“Kind. Patient. Human. The Steve you didn’t know.”
Those are the words accompanying a portrait of the late Apple cofounder on the cover of this month’s issue of Fast Company, which features an exclusive excerpt from Becoming Steve Jobs, a new biography by longtime Valley reporter Brent Schlender (who came to know Jobs intimately over the 25 years he spent covering Apple) and Fast Company executive editor Rick Tetzeli.
The book aims to debunk the notion that the characteristics typically ascribed to Jobs—petulant, cruel, visionary—were static attributes, when in fact his evolution as a leader occurred over a lifetime. To celebrate the book’s release today, we held a live Q&A with the authors. Here’s five insights:
According to Schlender:
He developed patience, which believe it or not, is a leadership skill. He learned not to rush things that needed more work. He also learned how to be more sensitive to the physical limits of how much his people could work and moderated his demanding behavior. He still was a tough boss, but he got better at helping people share his high ideals for whatever Apple made.
And Tetzeli pointed out that part of Jobs’s bad-boss reputation might have just been social awkwardness. He said:
He didn’t care what the public thought of him. At times, he was surprised to have hurt someone’s feelings. Ed Catmull, president of Pixar, took this as a sign of an occasional social awkwardness, rather than an innate meanness.
Schlender shared his first hand insight into Jobs’s event prep with this story:
Steve spent months preparing for his product intros and other public appearances, and rehearsed them exhaustively. I once spent an entire day watching him run through multiple rehearsals of a single presentation, tweaking everything from the color and angle of certain spotlights, to editing and rearranging the order of the keynote presentation slides to improve his pacing. He could get pretty petulant if some technical aspect went awry. In one instance that day, he just sat silently onstage with his chin in his hand, staring at the floor for nearly 15 minutes, out of frustration with a wrong lighting cue. He didn’t yell this time, but just made everyone wait while he cooled down. Even before that stage, he would call journalists like me or Steven Levy who wrote for Newsweek and later Wired, to try out metaphors and lines he was thinking about using, just to see if we thought they resonated. This could be weeks and weeks before the actual event.
Tetzeli reveled this detail about how Jobs went above and beyond with employees:
We have many anecdotes of Steve defying the common stereotype. One from his personal life is the fact that Steve, after he got sick, helped several Apple employees and friends when they or their loved ones developed cancer. He’d make up spreadsheets of the kinds of care available, he’d talk about the doctors who did the treatment, he’d talk about cost.

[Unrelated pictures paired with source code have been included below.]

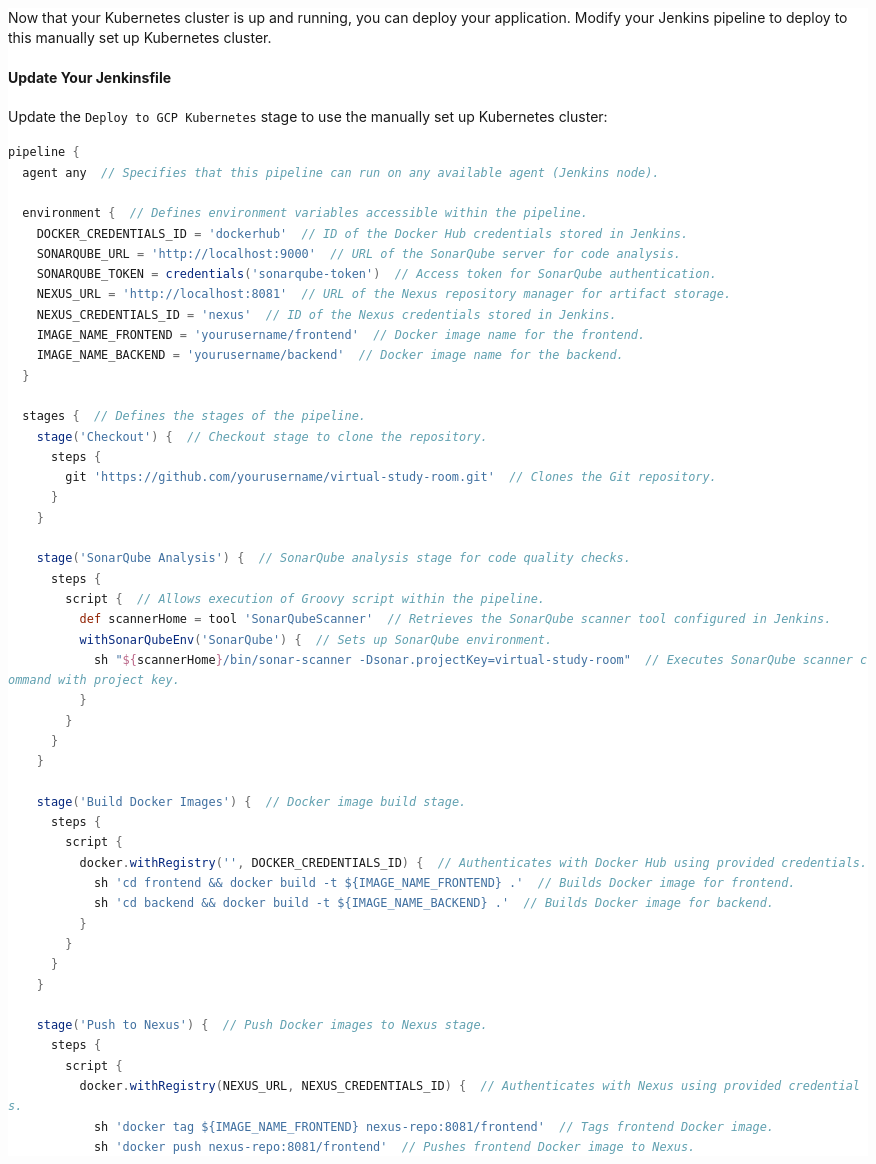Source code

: Now that your Kubernetes cluster is up and running, you can deploy your application. Modify your Jenkins pipeline to deploy to this manually set up Kubernetes cluster.

#### Update Your Jenkinsfile

Update the `Deploy to GCP Kubernetes` stage to use the manually set up Kubernetes cluster:

```groovy
pipeline {
  agent any  // Specifies that this pipeline can run on any available agent (Jenkins node).

  environment {  // Defines environment variables accessible within the pipeline.
    DOCKER_CREDENTIALS_ID = 'dockerhub'  // ID of the Docker Hub credentials stored in Jenkins.
    SONARQUBE_URL = 'http://localhost:9000'  // URL of the SonarQube server for code analysis.
    SONARQUBE_TOKEN = credentials('sonarqube-token')  // Access token for SonarQube authentication.
    NEXUS_URL = 'http://localhost:8081'  // URL of the Nexus repository manager for artifact storage.
    NEXUS_CREDENTIALS_ID = 'nexus'  // ID of the Nexus credentials stored in Jenkins.
    IMAGE_NAME_FRONTEND = 'yourusername/frontend'  // Docker image name for the frontend.
    IMAGE_NAME_BACKEND = 'yourusername/backend'  // Docker image name for the backend.
  }

  stages {  // Defines the stages of the pipeline.
    stage('Checkout') {  // Checkout stage to clone the repository.
      steps {
        git 'https://github.com/yourusername/virtual-study-room.git'  // Clones the Git repository.
      }
    }

    stage('SonarQube Analysis') {  // SonarQube analysis stage for code quality checks.
      steps {
        script {  // Allows execution of Groovy script within the pipeline.
          def scannerHome = tool 'SonarQubeScanner'  // Retrieves the SonarQube scanner tool configured in Jenkins.
          withSonarQubeEnv('SonarQube') {  // Sets up SonarQube environment.
            sh "${scannerHome}/bin/sonar-scanner -Dsonar.projectKey=virtual-study-room"  // Executes SonarQube scanner command with project key.
          }
        }
      }
    }

    stage('Build Docker Images') {  // Docker image build stage.
      steps {
        script {
          docker.withRegistry('', DOCKER_CREDENTIALS_ID) {  // Authenticates with Docker Hub using provided credentials.
            sh 'cd frontend && docker build -t ${IMAGE_NAME_FRONTEND} .'  // Builds Docker image for frontend.
            sh 'cd backend && docker build -t ${IMAGE_NAME_BACKEND} .'  // Builds Docker image for backend.
          }
        }
      }
    }

    stage('Push to Nexus') {  // Push Docker images to Nexus stage.
      steps {
        script {
          docker.withRegistry(NEXUS_URL, NEXUS_CREDENTIALS_ID) {  // Authenticates with Nexus using provided credentials.
            sh 'docker tag ${IMAGE_NAME_FRONTEND} nexus-repo:8081/frontend'  // Tags frontend Docker image.
            sh 'docker push nexus-repo:8081/frontend'  // Pushes frontend Docker image to Nexus.
```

Tetzeli also shared this example of Jobs’s style of honest criticism:
A work example is from Pixar, where, when a movie was in trouble, Ed Catmull would call on Steve to have a personal conversation with the director. This wasn’t a scolding thing. Steve and the director would just go on a walk together, and Steve would lay out–in his own, unvarnished, crystal-clear way–exactly where the movie had gone off the tracks.
It was a punch to the gut, but it was told in a way that made it clear that the failure was anything but personal. This is one of the complexities of Steve’s criticism–it could injure those who didn’t know him well, but it could be extremely valuable to those who did know him well.
As much as many may want to take leadership lessons from Jobs, Tetzeli shares why that’s not the best idea:
I think that a lot of people look at Jobs and think being headstrong is the way to go, but they haven’t understood the subtleties of his management skills. Headstrong is a small part of being a successful manager–in fact, it’s not necessary at all. It worked for Steve. But that’s no reason it should work for someone else. Steve’s management style was very much in keeping with who he was, and that should probably be the first thing a manager asks himself–am I posing, or is this really me? If the answer is posing, it’s time to find a new style.
Schlender revealed what really motivated Jobs:
Steve was motivated more than anything to feel he had made a solid and positive impact on the world during his lifetime. It was as simple as that. He would say, “I just want to put a dent in the universe.” The funny thing was, that wasn’t hyperbole. He really meant it. But at the same time, Steve was an aesthetic idealist in a very particular way. It was more important to him to create the best product than to sell the most. There’s a certain snobbishness and elitism to this notion, but the second time around at Apple, Steve rarely failed to live up to the high standards he set for himself and others. And there is no question that he left his mark on the world.